Si Stern parvient à ouvrir la porte à un nouvel Union Jack, il pousse également son personnage dans ses retranchements : face à un impitoyable vampire, le héros droit dans ses bottes en est réduit à l’impensable. Nul doute que les auteurs envisageaient d’utiliser ce tournant dans la description du héros.

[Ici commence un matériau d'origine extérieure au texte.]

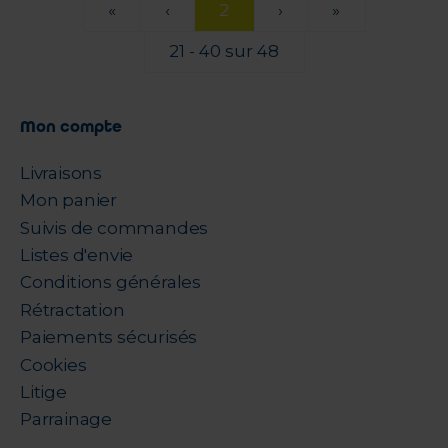
«
‹
2
›
»
21 - 40 sur 48
Mon compte
Livraisons
Mon panier
Suivis de commandes
Listes d'envie
Conditions générales
Rétractation
Paiements sécurisés
Cookies
Litige
Parrainage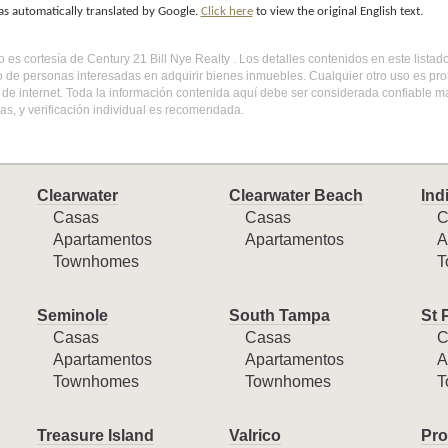
as automatically translated by Google.
Click here
to view the original English text.
do es cortesía de Century 21 Bill Nye Realty . Los detalles contenidos en este list
o de personas interesadas en adquirir bienes inmuebles. Cualquier otro uso es pr
l de internet. Toda la información contenida aquí debe ser considerada confiable 
s, y verificación individual es recomendada.
Clearwater
Clearwater Beach
Ind
Casas
Casas
C
Apartamentos
Apartamentos
A
Townhomes
T
Seminole
South Tampa
St 
Casas
Casas
C
Apartamentos
Apartamentos
A
Townhomes
Townhomes
T
Treasure Island
Valrico
Pro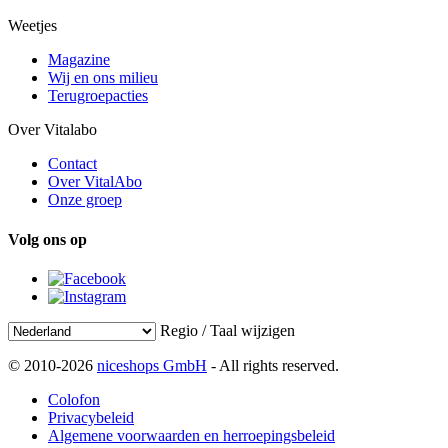
Weetjes
Magazine
Wij en ons milieu
Terugroepacties
Over Vitalabo
Contact
Over VitalAbo
Onze groep
Volg ons op
Regio / Taal wijzigen
© 2010-2026
niceshops GmbH
- All rights reserved.
Colofon
Privacybeleid
Algemene voorwaarden en herroepingsbeleid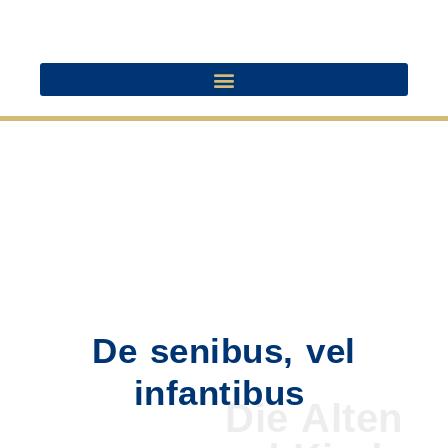
De senibus, vel
infantibus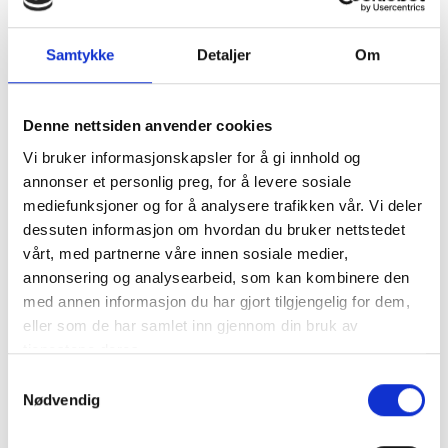
Velkommen til et av de mest populære foredragene
vi tilbyr!
Samtykke
Detaljer
Om
Dette er et inspirerende foredrag om hva som
foregår i hodet på en tenåring og hvordan foreldrene
Denne nettsiden anvender cookies
og andre voksne kan veilede på en god måte.
Vi bruker informasjonskapsler for å gi innhold og
Foredraget er mestrings- og ressursorientert. Målet
annonser et personlig preg, for å levere sosiale
er å styrke foreldrene, samtidig som de utfordres til
mediefunksjoner og for å analysere trafikken vår. Vi deler
refleksjoner rundt viktige temaer som relasjoner,
dessuten informasjon om hvordan du bruker nettstedet
kommunikasjon, vennskap, selvtillit og selvfølelse.
vårt, med partnerne våre innen sosiale medier,
annonsering og analysearbeid, som kan kombinere den
Introduksjonstilbud: Melder du deg inn, får du både
med annen informasjon du har gjort tilgjengelig for dem,
medlemskap og deltagelse for kroner 250,-.
eller som de har samlet inn gjennom din bruk av
Medlemskapet gir også gratis/rabattert adgang på
tjenestene deres.
alle andre arrangement og foredrag.
S
Foredragsholder er Mia Börjesson, sosionom og
Nødvendig
a
forfatter med mange års erfaring som
m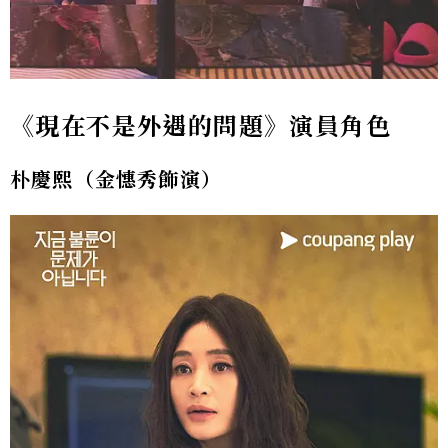
《現在不是外遇的問題》演員角色
朴慶熙（金憓秀飾演）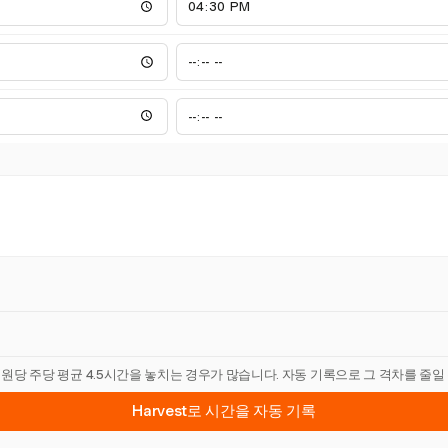
직원당 주당 평균 4.5시간을 놓치는 경우가 많습니다. 자동 기록으로 그 격차를 줄일
Harvest로 시간을 자동 기록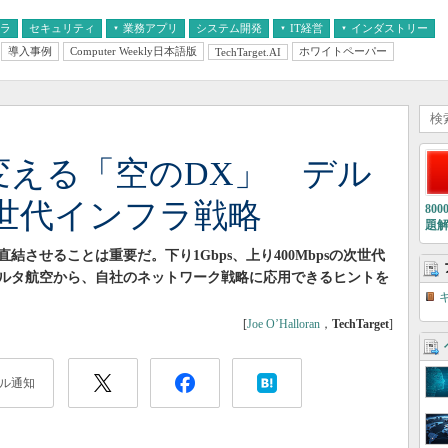
フラ
セキュリティ
業務アプリ
システム開発
IT経営
インダストリー
導入事例
Computer Weekly日本語版
ホワイトペーパー
TechTarget.AI
AI
経営とIT
医療IT
中堅・中小企業とIT
教育IT
sが変える「空のDX」 デル
世代インフラ戦略
80
題
結させることは重要だ。下り1Gbps、上り400Mbpsの次世代
ルタ航空から、自社のネットワーク戦略に応用できるヒントを
[
Joe O’Halloran
，
TechTarget
]
ル通知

L’épisode 255, qui marque les quarante ans du personnage, porte le logo Captain America Comics (sur une couverture de Frank Miller et Joe Rubinstein). Pour l’occasion, les auteurs racontent à nouveau les origines du héros, en mixant et en rangeant les diverses informations recueillies au fil des versions et des itérations. Pour donner à ses planches un caractère plus rugueux, Byrne suggère de reproduire les pages à partir de ses crayonnés, Rubinstein n’encrant que la dernière planche, située dans le présent.
Avec ce travail de nettoyage, les auteurs reformulent les origines du héros de manière claire et posent les bases pour les interprétations à venir. Là encore, un hommage, mais aussi une reconstruction.
Les auteurs s’apprêtaient à raconter une aventure en trois parties, mettant en scène, selon toute vraisemblance, le Red Skull. Mais Jim Shooter, qui préfère des histoires en deux parties afin de ne pas effrayer les lecteurs, refusent de les soutenir. Stern refuse de changer ses plans, et décide de se retirer de la série. Byrne le soutient, quitte le titre également, et lui offre les six planches déjà dessinées. Dix ans plus tard, à l’occasion de la publication du recueil Captain America: War & Remembrance, les pages seront mises en couleur et présentées en bonus pour les fans. Ce qui a constitué pour moi l’une des premières rencontres avec un « projet avorté ».
Le diktat de Shooter verra donc partir une des meilleures équipes de l’époque sur un titre qui retrouvait grâce à eux une santé vigoureuse. On n’aura pas droit à la « Red Skull Trilogy », ni au retour d’Arnim Zola, ni à la rencontre avec Wolverine (apparemment dans un flash-back) ni à d’autres idées que les auteurs avaient notées pour leurs prochains épisodes. Bien dommage.